START Recorded information

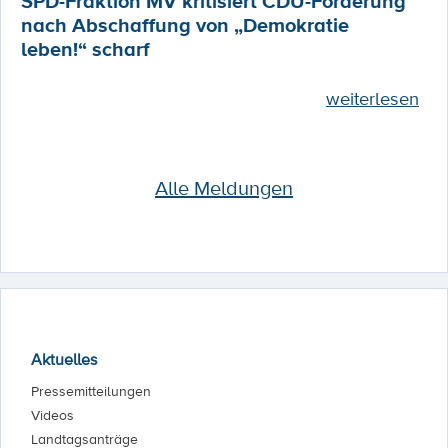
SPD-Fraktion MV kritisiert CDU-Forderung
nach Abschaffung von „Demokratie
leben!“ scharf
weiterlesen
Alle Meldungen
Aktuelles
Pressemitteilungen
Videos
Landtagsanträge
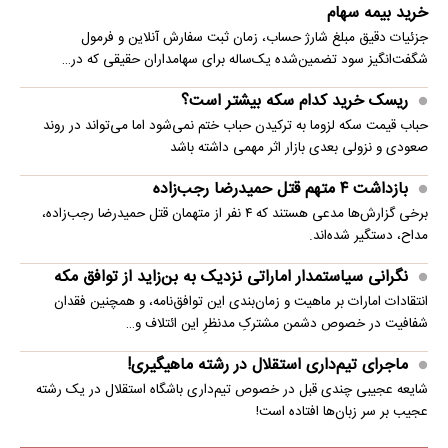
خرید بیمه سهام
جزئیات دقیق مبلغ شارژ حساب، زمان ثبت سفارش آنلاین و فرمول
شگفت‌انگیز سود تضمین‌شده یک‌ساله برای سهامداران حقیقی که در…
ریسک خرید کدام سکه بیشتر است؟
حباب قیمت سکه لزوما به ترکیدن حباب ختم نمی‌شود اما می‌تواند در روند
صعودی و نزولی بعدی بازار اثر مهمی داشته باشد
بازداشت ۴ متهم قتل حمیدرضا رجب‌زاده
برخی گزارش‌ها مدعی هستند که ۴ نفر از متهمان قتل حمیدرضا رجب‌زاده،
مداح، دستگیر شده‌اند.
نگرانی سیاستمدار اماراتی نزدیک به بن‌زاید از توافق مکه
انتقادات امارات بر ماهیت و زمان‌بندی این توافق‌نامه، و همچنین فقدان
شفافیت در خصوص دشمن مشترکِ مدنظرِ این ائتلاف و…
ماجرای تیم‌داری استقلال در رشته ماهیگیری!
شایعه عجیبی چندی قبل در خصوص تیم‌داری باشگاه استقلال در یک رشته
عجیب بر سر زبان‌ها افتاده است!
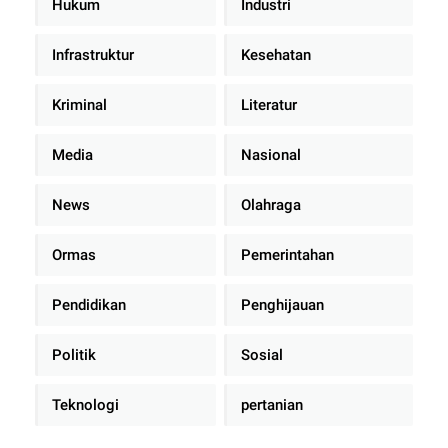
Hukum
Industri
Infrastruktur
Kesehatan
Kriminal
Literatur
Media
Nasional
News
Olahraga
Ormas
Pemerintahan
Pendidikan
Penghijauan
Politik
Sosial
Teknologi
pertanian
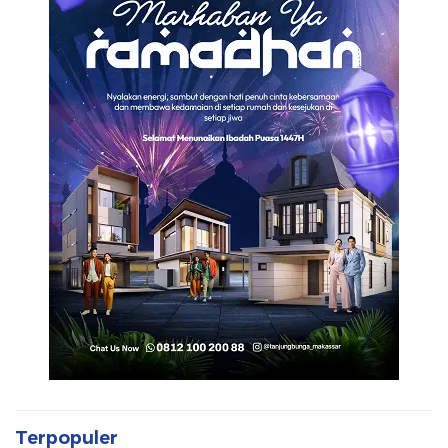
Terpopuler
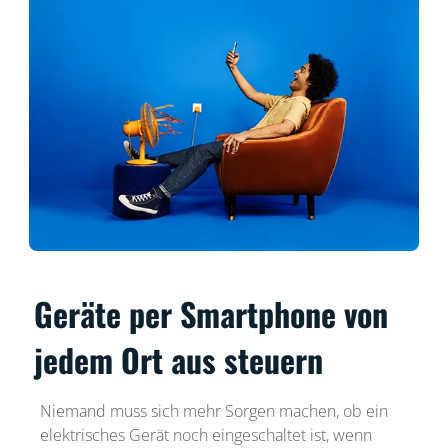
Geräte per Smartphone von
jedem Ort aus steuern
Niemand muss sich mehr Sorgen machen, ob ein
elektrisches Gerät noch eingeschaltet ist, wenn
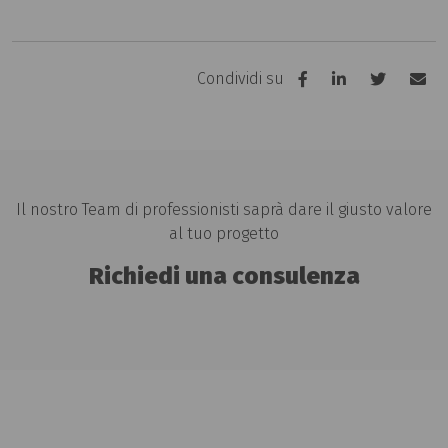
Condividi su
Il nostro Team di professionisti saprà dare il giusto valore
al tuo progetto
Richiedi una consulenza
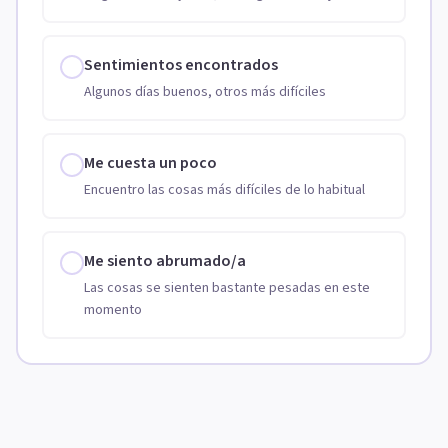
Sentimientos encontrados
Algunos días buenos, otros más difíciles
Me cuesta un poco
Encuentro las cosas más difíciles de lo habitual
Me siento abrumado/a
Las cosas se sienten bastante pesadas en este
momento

END Recorded information

What is required: Which lines of the listing contain the string "حمیدرضا"? Copy every one of them.

Exercise result:
بازداشت ۴ متهم قتل حمیدرضا رجب‌زاده
برخی گزارش‌ها مدعی هستند که ۴ نفر از متهمان قتل حمیدرضا رجب‌زاده،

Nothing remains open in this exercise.